=== Task objective ===
Your reply should be an exact copy of every entry, with the pictures removed.
· · · · · · ·
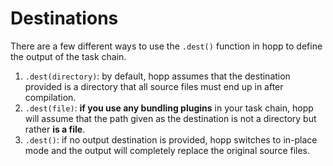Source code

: # Destinations

There are a few different ways to use the `.dest()` function
in hopp to define the output of the task chain.

 1. `.dest(directory)`: by default, hopp assumes that the
 destination provided is a directory that all source files must
 end up in after compilation.
 2. `.dest(file)`: **if you use any bundling plugins** in your task
 chain, hopp will assume that the path given as the destination
 is not a directory but rather **is a file**.
 3. `.dest()`: if no output destination is provided, hopp switches
 to in-place mode and the output will completely replace the original
 source files.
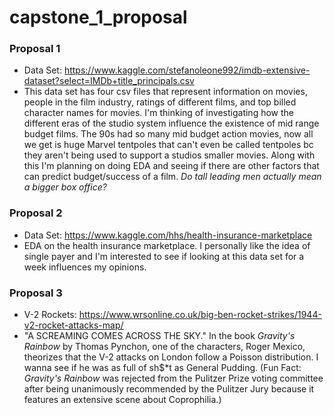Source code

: # capstone_1_proposal

### Proposal 1
  * Data Set: https://www.kaggle.com/stefanoleone992/imdb-extensive-dataset?select=IMDb+title_principals.csv
  * This data set has four csv files that represent information on movies, people in the film industry, ratings of different films, and top billed character names for movies. I'm thinking of investigating how the different eras of the studio system influence the existence of mid range budget films. The 90s had so many mid budget action movies, now all we get is huge Marvel tentpoles that can't even be called tentpoles bc they aren't being used to support a studios smaller movies. Along with this I'm planning on doing EDA and seeing if there are other factors that can predict budget/success of a film. *Do tall leading men actually mean a bigger box office?*

### Proposal 2
 * Data Set: https://www.kaggle.com/hhs/health-insurance-marketplace
 * EDA on the health insurance marketplace. I personally like the idea of single payer and I'm interested to see if looking at this data set for a week influences my opinions.

### Proposal 3
 * V-2 Rockets: https://www.wrsonline.co.uk/big-ben-rocket-strikes/1944-v2-rocket-attacks-map/
 * "A SCREAMING COMES ACROSS THE SKY." In the book *Gravity's Rainbow* by Thomas Pynchon, one of the characters, Roger Mexico, theorizes that the V-2 attacks on London follow a Poisson distribution. I wanna see if he was as full of sh$\*t as General Pudding. (Fun Fact: *Gravity's Rainbow* was rejected from the Pulitzer Prize voting committee after being unanimously recommended by the Pulitzer Jury because it features an extensive scene about Coprophilia.)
· · · · · · ·
=== Output ===
Source code

: # Destinations

There are a few different ways to use the `.dest()` function
in hopp to define the output of the task chain.

 1. `.dest(directory)`: by default, hopp assumes that the
 destination provided is a directory that all source files must
 end up in after compilation.
 2. `.dest(file)`: **if you use any bundling plugins** in your task
 chain, hopp will assume that the path given as the destination
 is not a directory but rather **is a file**.
 3. `.dest()`: if no output destination is provided, hopp switches
 to in-place mode and the output will completely replace the original
 source files.
Source code

: # capstone_1_proposal

### Proposal 1
  * Data Set: https://www.kaggle.com/stefanoleone992/imdb-extensive-dataset?select=IMDb+title_principals.csv
  * This data set has four csv files that represent information on movies, people in the film industry, ratings of different films, and top billed character names for movies. I'm thinking of investigating how the different eras of the studio system influence the existence of mid range budget films. The 90s had so many mid budget action movies, now all we get is huge Marvel tentpoles that can't even be called tentpoles bc they aren't being used to support a studios smaller movies. Along with this I'm planning on doing EDA and seeing if there are other factors that can predict budget/success of a film. *Do tall leading men actually mean a bigger box office?*

### Proposal 2
 * Data Set: https://www.kaggle.com/hhs/health-insurance-marketplace
 * EDA on the health insurance marketplace. I personally like the idea of single payer and I'm interested to see if looking at this data set for a week influences my opinions.

### Proposal 3
 * V-2 Rockets: https://www.wrsonline.co.uk/big-ben-rocket-strikes/1944-v2-rocket-attacks-map/
 * "A SCREAMING COMES ACROSS THE SKY." In the book *Gravity's Rainbow* by Thomas Pynchon, one of the characters, Roger Mexico, theorizes that the V-2 attacks on London follow a Poisson distribution. I wanna see if he was as full of sh$\*t as General Pudding. (Fun Fact: *Gravity's Rainbow* was rejected from the Pulitzer Prize voting committee after being unanimously recommended by the Pulitzer Jury because it features an extensive scene about Coprophilia.)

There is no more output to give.